La coupe est elle pleine ? Non, car un dernier ensemble veille lui aussi à se déployer, et pas le moindre, le maquis des collectivités territoriales. Le décor est planté d’emblée : ces entités sont plus nombreuses dans notre seul pays que la somme de toutes celles équivalentes des autres Etats membres de l’UE… Un Français sur cent est élu local. Nous comptons pas moins de quatre niveaux d’administration territoriale, deux anciens (commune et département) et deux plus récents (communautés inter municipales et régions). Ce foisonnement ne vient pas contrecarrer la centralisation (les préfectures, bombardées plus que jamais d’instructions parisiennes sont fidèles au poste) mais plutôt se surajoute à elle et l’assemblage est d’autant moins lisible que les collectivités agissent souvent par simple délégation et selon des directives aussi précises que discrètes de l’Etat. Bien entendu, la moindre autorisation, le moindre apport financier nécessite l’intervention, au bas mot, de deux ou trois services de divers niveaux ; de ce fait, toute opération prend un temps remarquable, en général supérieur aux neufs mois de la gestation d’un être humain.
Bref, nous sommes collectivement atteints d’une véritable addiction à l’administration publique. On ne voit pas au juste ce qui pourrait nous y faire échapper.
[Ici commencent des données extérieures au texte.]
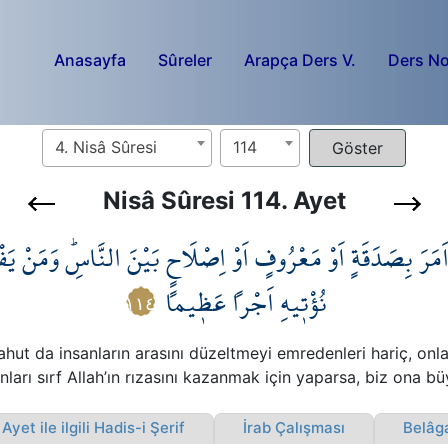
Anasayfa
Sûreler
Arapça Ders V.
Ders No
4. Nisâ Sûresi
114
Nisâ Sûresi 114. Ayet
َمَرَ بِصَدَقَةٍ اَوْ مَعْرُوفٍ اَوْ اِصْلَاحٍ بَيْنَ النَّاسِۜ وَمَنْ يَ
نُؤْت۪يهِ اَجْراً عَظ۪يماً
١١٤
ahut da insanların arasını düzeltmeyi emredenleri hariç, onl
nları sırf Allah’ın rızasını kazanmak için yaparsa, biz ona 
yet ile ilgili Hadis-i Şerif
İrab Çalışması
Belâga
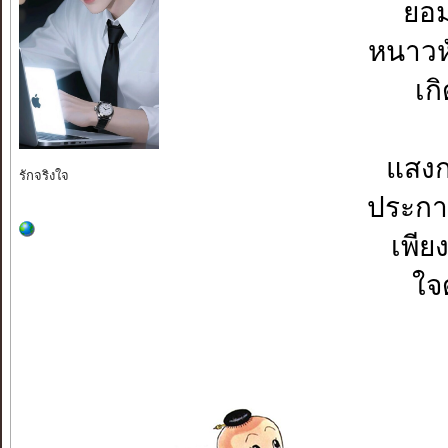
ยอม
หนาวห
เก
แสงก
รักจริงใจ
ประกา
เพีย
ใจ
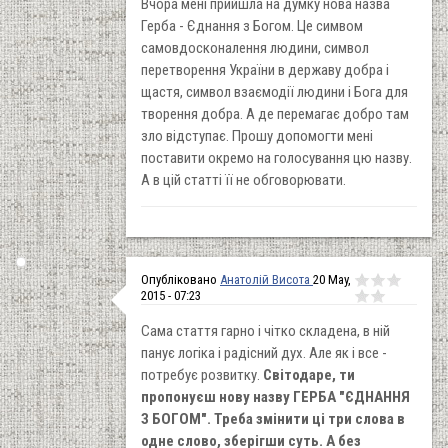
Вчора мені прийшла на думку нова назва
Герба - Єднання з Богом. Це симвом
самовдосконалення людини, символ
перетворення України в державу добра і
щастя, символ взаємодії людини і Бога для
творення добра. А де перемагає добро там
зло відступає. Прошу допомогти мені
поставити окремо на голосування цю назву.
А в цій статті її не обговорювати.
Опубліковано
Анатолій Висота
20 May,
2015 - 07:23
Сама стаття гарно і чітко складена, в ній
панує логіка і радісний дух. Але як і все -
потребує розвитку.
Світодаре, ти
пропонуєш нову назву ГЕРБА "ЄДНАННЯ
З БОГОМ". Треба змінити ці три слова в
одне слово, зберігши суть. А без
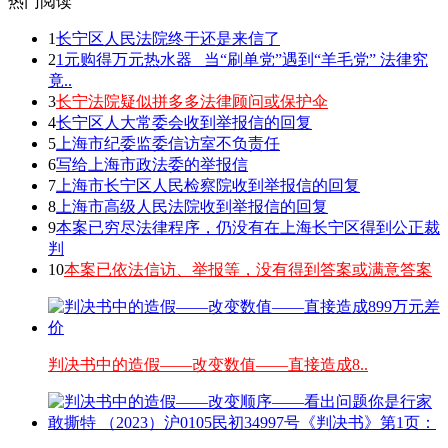
热门阅读
1
长宁区人民法院终于还是来信了
2
1元购得万元热水器 _当“刷单党”遇到“羊毛党” 法律究
竟..
3
长宁法院疑似拼多多法律顾问或保护伞
4
长宁区人大常委会收到举报信的回复
5
上海市纪委监委信访室不负责任
6
写给上海市政法委的举报信
7
上海市长宁区人民检察院收到举报信的回复
8
上海市高级人民法院收到举报信的回复
9
本案已穷尽法律程序，仍没有在上海长宁区得到公正裁
判
10
本案已依法信访、举报等，没有得到答案或满意答案
判决书中的造假——改变数值——直接造成8..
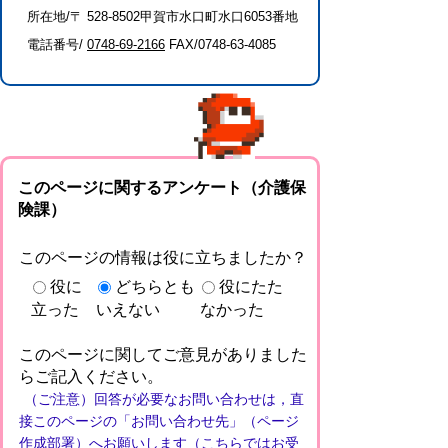
所在地/〒 528-8502甲賀市水口町水口6053番地
電話番号/
0748-69-2166
FAX/0748-63-4085
このページに関するアンケート（介護保
険課）
このページの情報は役に立ちましたか？
役に
どちらとも
役にたた
立った
いえない
なかった
このページに関してご意見がありました
らご記入ください。
（ご注意）回答が必要なお問い合わせは，直
接このページの「お問い合わせ先」（ページ
作成部署）へお願いします（こちらではお受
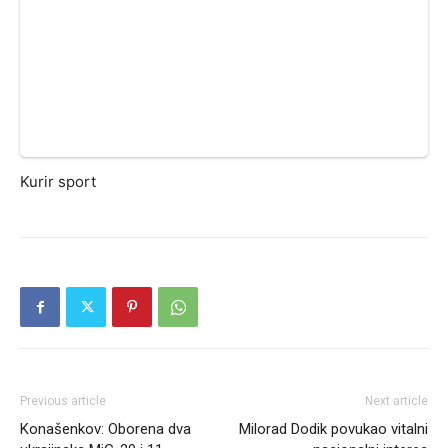
Kurir sport
Previous article
Next article
Konašenkov: Oborena dva
Milorad Dodik povukao vitalni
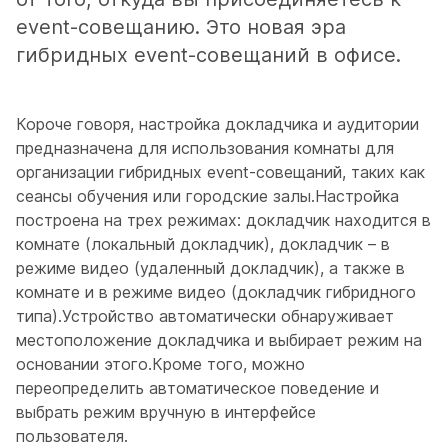
event-совещанию. Это новая эра
гибридных event-совещаний в офисе.
Короче говоря, настройка
докладчика и аудитории
предназначена для использования комнаты для
организации гибридных event-совещаний, таких как
сеансы обучения или городские залы.Настройка
построена на трех режимах: докладчик находится в
комнате (локальный докладчик), докладчик – в
режиме видео (удаленный докладчик), а также в
комнате и в режиме видео (докладчик гибридного
типа).Устройство автоматически обнаруживает
местоположение докладчика и выбирает режим на
основании этого.Кроме того, можно
переопределить автоматическое поведение и
выбрать режим вручную в интерфейсе
пользователя.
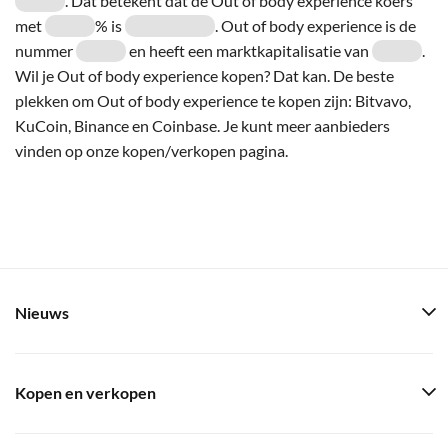
. Dat betekent dat de Out of body experience koers
met
% is
. Out of body experience is de
nummer
en heeft een marktkapitalisatie van
.
Wil je Out of body experience kopen? Dat kan. De beste
plekken om Out of body experience te kopen zijn: Bitvavo,
KuCoin, Binance en Coinbase. Je kunt meer aanbieders
vinden op onze kopen/verkopen pagina.
Nieuws
Kopen en verkopen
Dans ces conditions, l’incantation rituelle à la simplification, couronnée par la célébration obligée de la « numérisation » des démarches qui est censée nous combler de bonheur, fait figure d’aimable et vaine plaisanterie.
Bernard Legendre
[1] On compte en France 5, 6 M de fonctionnaires, dont + 600 000 emplois nets depuis vingt ans, uniquement du reste dans les collectivités territoriales et les hôpitaux, les effectifs de l’Etat étant durablement « gelés ».
[2] Vis-à-vis des collectivités territoriales un « Conseil national dévaluation des normes » créé en 2013 et qui doit beaucoup à la volonté de son président, le notaire et ex sénateur ornais Alain Lambert, fait une analyse assez désespérée de ce phénomène de surpoids et de ses conséquences.
[3] Il suffit de comparer la fréquence voire la banalité du recours à des textes de Tocqueville dans les lycées américains avec son caractère toujours confidentiel chez nous, en dépit d’une redécouverte engagée par R. Aron dans les années 1960. L’absence de l’enseignement obligatoire de l’économie, domestique comme d’entreprise, à la différence de la très étatique et vénérée « instruction civique », est tout aussi éloquente.
[4] Y Algan et P Cahuc – Cepremap - 2007.
[5] On sait que des penseurs français ont de longue date vu venir la dérive vers cette forme d’oppression aussi absolue que bienveillante, dont B. de Jouvenel (Du pouvoir, 1945) ou Michel Foucault (Surveiller et punir, 1975).